### REQUIREMENT 1
In the passage on the manager's privilege, which test did the Huynh court adopt instead of following L.A. Airways?

### SOURCE PASSAGE
§ §
Two years after Olivet, the Ninth Circuit considered the issue in Los Angeles Airways, Inc. v. Davis, noting that "neither Olivet nor any other reported California decision has explicitly addressed the situation in which an advisor is alleged to have acted with a 'mixed motive,' i.e., with the intent to benefit his employer's interest as well as his own." L.A. Airways, 687 F.2d 321, 328 (9th Cir. 1982). With no guidance from the California courts, the Ninth Circuit adopted the "mixed motive" test, holding that so long as an advisor is motivated at least in part by the interests of a principal, the privilege applies. Id. The full extent of the Ninth Circuit's reasoning reads as follows:
We conclude that where, as here, an advisor is motivated in part by a desire to benefit his principal, his conduct in inducing a breach of contract should be privileged. The privilege is designed to further certain societal interests by fostering uninhibited advice by agents to their principals. The goal of the privilege is promoted by protecting advice that is motivated, even in part, by a good faith intent to benefit the principal's interest.Id.
We believe that advice by an agent to a principal is rarely, if ever, motivated purely by a desire to benefit only the principal. An agent naturally hopes that by providing beneficial advice to his principal, the agent will benefit indirectly by gaining the further trust and confidence of his principal. If the protection of the privilege were denied every time that an advisor acted with such mixed motive, the privilege would be greatly diminished and the societal interests it was designed to promote would be frustrated. We do not believe that the California Supreme Court would so eviscerate the privilege, and we decline to do so.
Two decades later, a California appellate court conducted a detailed survey of the doctrine, and expressly declined to follow L.A. Airways. See Huynh, 111 Cal. App. 4th at 1196-200. The Hyunh court noted that cases considering a manager's decision to fire an employee had often (although not exclusively) applied an absolute immunity regardless of motive, but "outside the at-will employment arena the privilege is most often applied as a qualified one." Id. at 1196-98. In contexts other than employment, the court found "no consensus regarding whether this qualified manager's privilege requires that the manager's motive to benefit the principal predominate over any personal motive (the predominant motive test), or merely require a showing that the manager is motivated in part, if not primarily, by a desire to benefit the principal (the mixed motive test)." Id. at 1198. The court adopted the former test, holding that where "a manager stood to reap a tangible personal benefit from the principal's breach of contract, so that it is at least reasonably possible that the manager acted out of self-interest rather than in the interest of the principal, the manager should not enjoy the protection of the manager's privilege unless the trier of fact concludes that the manager's predominant motive was to benefit the principal," and providing the following thorough reasoning:
Our conclusion that the predominant motive test should be applied when a defense of manager's privilege is asserted in response to most forms of commercial tort claims rests on several factors. First, in practical terms, adopting the mixed motive test would be tantamount to proclaiming absolute immunity. Rare indeed would be the case where the principal's interest could not be advanced at least to some degree by the manager's advice. If not, how else would the principal become convinced to breach its contract in the first place? Despite the weight of evidence which may exist as to the real motive and interest of the manager, if the manager can enjoy immunity from tort liability merely by proffering some plausible reason the principal might benefit from a breach, few cases will ever reach a civil jury, let alone result in a verdict against the manager.
§ §
### RECORD SET

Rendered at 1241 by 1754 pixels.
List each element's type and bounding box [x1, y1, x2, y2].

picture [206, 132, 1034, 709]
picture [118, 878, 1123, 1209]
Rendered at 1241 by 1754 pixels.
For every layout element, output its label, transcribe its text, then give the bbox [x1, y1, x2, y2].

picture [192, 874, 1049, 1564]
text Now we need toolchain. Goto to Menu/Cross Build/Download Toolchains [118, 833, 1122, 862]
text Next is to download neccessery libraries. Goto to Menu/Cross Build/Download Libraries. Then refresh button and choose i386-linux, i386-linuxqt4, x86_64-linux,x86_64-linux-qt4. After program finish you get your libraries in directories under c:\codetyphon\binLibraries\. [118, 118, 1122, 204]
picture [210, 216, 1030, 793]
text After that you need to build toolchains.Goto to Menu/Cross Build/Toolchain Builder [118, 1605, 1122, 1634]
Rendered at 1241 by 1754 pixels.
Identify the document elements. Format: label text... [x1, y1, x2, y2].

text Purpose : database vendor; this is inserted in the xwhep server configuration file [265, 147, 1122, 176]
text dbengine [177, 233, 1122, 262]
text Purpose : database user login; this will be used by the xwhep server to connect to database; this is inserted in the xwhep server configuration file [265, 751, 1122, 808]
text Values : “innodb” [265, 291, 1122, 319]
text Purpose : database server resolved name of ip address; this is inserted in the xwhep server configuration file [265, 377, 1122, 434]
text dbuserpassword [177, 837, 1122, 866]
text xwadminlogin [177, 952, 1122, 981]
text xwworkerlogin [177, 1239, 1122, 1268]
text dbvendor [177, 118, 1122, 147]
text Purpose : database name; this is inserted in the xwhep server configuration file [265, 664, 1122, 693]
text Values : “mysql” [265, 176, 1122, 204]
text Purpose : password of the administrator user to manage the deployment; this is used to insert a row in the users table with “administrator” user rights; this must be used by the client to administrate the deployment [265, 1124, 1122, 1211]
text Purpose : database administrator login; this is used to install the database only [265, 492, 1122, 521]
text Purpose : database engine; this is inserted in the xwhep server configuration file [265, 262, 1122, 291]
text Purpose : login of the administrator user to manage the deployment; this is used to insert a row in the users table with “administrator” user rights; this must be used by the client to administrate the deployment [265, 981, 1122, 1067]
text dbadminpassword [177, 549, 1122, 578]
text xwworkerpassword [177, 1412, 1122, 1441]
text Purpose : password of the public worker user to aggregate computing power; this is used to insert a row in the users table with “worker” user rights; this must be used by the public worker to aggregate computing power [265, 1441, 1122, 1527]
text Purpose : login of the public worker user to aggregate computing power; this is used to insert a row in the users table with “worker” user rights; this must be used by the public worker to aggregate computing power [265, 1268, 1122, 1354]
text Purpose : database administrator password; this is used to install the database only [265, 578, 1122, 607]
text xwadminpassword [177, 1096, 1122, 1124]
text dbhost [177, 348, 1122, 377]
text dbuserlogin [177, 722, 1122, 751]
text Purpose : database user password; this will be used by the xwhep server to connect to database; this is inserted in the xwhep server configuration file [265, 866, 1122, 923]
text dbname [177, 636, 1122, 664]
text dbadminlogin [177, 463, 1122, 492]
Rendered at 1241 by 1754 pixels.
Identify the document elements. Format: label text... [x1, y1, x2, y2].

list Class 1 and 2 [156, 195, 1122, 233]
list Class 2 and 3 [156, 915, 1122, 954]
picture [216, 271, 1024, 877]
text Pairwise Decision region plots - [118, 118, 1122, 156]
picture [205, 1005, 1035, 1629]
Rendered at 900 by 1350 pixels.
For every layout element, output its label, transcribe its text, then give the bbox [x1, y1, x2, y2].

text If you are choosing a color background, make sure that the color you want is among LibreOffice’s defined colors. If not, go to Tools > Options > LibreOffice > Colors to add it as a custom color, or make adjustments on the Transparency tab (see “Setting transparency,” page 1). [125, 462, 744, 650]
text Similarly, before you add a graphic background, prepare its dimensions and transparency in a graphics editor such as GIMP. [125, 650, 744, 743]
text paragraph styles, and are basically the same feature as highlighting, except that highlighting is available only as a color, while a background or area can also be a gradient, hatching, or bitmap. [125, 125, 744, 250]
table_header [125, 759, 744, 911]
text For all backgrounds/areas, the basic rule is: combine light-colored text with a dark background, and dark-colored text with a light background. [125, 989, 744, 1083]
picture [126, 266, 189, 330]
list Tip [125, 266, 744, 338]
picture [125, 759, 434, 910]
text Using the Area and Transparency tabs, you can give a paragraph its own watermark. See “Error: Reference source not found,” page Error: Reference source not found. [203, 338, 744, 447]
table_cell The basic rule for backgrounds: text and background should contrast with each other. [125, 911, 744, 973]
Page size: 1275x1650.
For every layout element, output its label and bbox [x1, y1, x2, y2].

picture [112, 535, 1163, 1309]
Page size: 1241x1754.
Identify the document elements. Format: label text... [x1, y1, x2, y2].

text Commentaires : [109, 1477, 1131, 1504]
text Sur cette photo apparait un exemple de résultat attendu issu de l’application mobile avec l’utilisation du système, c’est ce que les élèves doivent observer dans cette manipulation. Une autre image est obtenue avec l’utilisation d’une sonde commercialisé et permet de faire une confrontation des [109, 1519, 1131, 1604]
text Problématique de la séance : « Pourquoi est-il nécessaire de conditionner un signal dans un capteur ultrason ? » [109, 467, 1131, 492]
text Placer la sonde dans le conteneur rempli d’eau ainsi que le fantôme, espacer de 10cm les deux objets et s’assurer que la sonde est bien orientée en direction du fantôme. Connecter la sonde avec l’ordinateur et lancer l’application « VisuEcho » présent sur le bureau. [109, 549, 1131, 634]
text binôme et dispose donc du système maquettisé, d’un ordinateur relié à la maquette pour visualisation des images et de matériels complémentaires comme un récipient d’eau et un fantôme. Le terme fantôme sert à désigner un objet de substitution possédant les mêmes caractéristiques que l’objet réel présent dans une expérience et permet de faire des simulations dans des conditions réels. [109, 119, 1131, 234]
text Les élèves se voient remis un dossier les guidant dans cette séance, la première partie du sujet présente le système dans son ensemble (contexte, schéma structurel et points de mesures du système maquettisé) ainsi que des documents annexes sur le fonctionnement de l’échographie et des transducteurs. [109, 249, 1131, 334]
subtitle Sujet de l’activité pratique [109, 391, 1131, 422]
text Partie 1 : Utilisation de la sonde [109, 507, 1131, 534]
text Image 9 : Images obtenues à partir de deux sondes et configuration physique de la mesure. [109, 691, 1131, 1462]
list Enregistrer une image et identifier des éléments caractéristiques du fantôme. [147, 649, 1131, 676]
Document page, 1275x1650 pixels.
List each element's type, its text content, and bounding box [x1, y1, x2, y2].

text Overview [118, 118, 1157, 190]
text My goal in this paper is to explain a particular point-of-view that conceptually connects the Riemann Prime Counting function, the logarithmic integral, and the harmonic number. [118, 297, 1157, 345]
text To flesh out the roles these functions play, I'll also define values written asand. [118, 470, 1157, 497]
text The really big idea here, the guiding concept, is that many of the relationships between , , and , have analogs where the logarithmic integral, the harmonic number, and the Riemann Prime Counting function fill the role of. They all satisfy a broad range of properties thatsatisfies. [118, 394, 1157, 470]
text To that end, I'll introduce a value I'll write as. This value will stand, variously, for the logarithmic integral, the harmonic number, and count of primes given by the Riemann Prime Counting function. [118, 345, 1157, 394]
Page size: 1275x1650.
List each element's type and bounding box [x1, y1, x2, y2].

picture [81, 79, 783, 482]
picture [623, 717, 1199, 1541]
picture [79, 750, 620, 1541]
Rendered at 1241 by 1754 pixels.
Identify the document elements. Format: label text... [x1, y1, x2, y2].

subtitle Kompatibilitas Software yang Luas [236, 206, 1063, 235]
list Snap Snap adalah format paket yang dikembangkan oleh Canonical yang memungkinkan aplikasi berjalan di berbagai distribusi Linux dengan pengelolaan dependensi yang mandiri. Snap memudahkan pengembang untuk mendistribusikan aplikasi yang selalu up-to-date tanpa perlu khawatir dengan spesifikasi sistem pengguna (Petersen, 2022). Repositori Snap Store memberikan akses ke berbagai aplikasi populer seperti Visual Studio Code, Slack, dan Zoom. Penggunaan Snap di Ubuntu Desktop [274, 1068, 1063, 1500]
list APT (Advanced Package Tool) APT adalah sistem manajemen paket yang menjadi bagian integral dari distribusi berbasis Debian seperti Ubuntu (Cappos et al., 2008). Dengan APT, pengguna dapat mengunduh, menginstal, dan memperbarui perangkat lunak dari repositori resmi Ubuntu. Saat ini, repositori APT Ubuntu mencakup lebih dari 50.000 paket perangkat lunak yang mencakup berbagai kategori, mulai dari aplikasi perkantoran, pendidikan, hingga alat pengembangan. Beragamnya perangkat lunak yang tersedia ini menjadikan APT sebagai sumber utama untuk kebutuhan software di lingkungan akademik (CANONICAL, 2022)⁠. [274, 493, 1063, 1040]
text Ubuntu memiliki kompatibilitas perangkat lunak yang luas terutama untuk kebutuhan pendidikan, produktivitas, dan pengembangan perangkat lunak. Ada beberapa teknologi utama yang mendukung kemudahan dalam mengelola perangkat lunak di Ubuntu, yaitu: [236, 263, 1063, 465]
§ §
### REQUIREMENT 2
In the rows, copy out everything from the line containing "Page size: 1241x1754." down to the line containing "text Commentaires : [109, 1477, 1131, 1504]", including both of those lines.

### CORRECT RESULT 1
The predominant motive test.

### CORRECT RESULT 2
Page size: 1241x1754.
Identify the document elements. Format: label text... [x1, y1, x2, y2].

text Commentaires : [109, 1477, 1131, 1504]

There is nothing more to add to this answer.